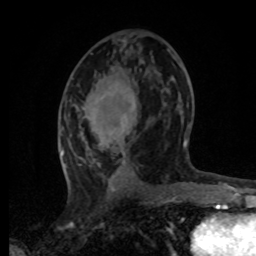
Breast MRI, one axial slice; slice 38 of 80 in the series (ordered by position); cropped to one breast; dynamic contrast-enhanced series, time point 2 of 8 at this slice position (early post-contrast); 1.5 T; TE 4.2 ms, TR 7 ms; 2 mm slice thickness; 256 × 256 image matrix. Female patient.
Structures marked on this image (semi-automatic segmentation, software-assisted and operator-edited):
- enhancing-tissue mask used for the functional tumour volume (all voxels passing the contrast-enhancement thresholds inside the analysis volume; usually the tumour): box from (x=61, y=125) to (x=187, y=168) px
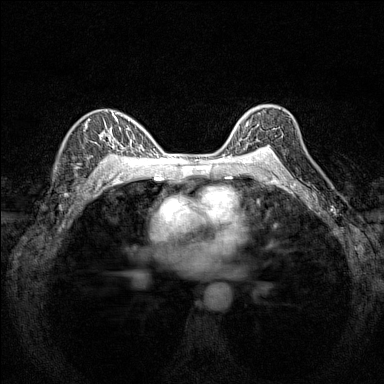
Breast MRI (dynamic contrast-enhanced), one axial slice; dynamic contrast-enhanced series, time point 2 of 7 at this slice position (early post-contrast); 1.5 T; TE 1.8 ms, TR 5 ms; 384 × 384 image matrix, field of view 280 × 280 mm. Female patient.
Outlined on this slice (semi-automatic segmentation, software-assisted and operator-edited):
- enhancing-tissue mask used for the functional tumour volume (all voxels passing the contrast-enhancement thresholds inside the analysis volume; usually the tumour): bounding box <232,117,282,151> (left, top, right, bottom; pixels)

WHAT IS EXPECTED
Pictures stay out; copy every entry above exactly.

EXERCISE ANSWER
Breast MRI, one axial slice; slice 38 of 80 in the series (ordered by position); cropped to one breast; dynamic contrast-enhanced series, time point 2 of 8 at this slice position (early post-contrast); 1.5 T; TE 4.2 ms, TR 7 ms; 2 mm slice thickness; 256 × 256 image matrix. Female patient.
Structures marked on this image (semi-automatic segmentation, software-assisted and operator-edited):
- enhancing-tissue mask used for the functional tumour volume (all voxels passing the contrast-enhancement thresholds inside the analysis volume; usually the tumour): box from (x=61, y=125) to (x=187, y=168) px
Breast MRI (dynamic contrast-enhanced), one axial slice; dynamic contrast-enhanced series, time point 2 of 7 at this slice position (early post-contrast); 1.5 T; TE 1.8 ms, TR 5 ms; 384 × 384 image matrix, field of view 280 × 280 mm. Female patient.
Outlined on this slice (semi-automatic segmentation, software-assisted and operator-edited):
- enhancing-tissue mask used for the functional tumour volume (all voxels passing the contrast-enhancement thresholds inside the analysis volume; usually the tumour): bounding box <232,117,282,151> (left, top, right, bottom; pixels)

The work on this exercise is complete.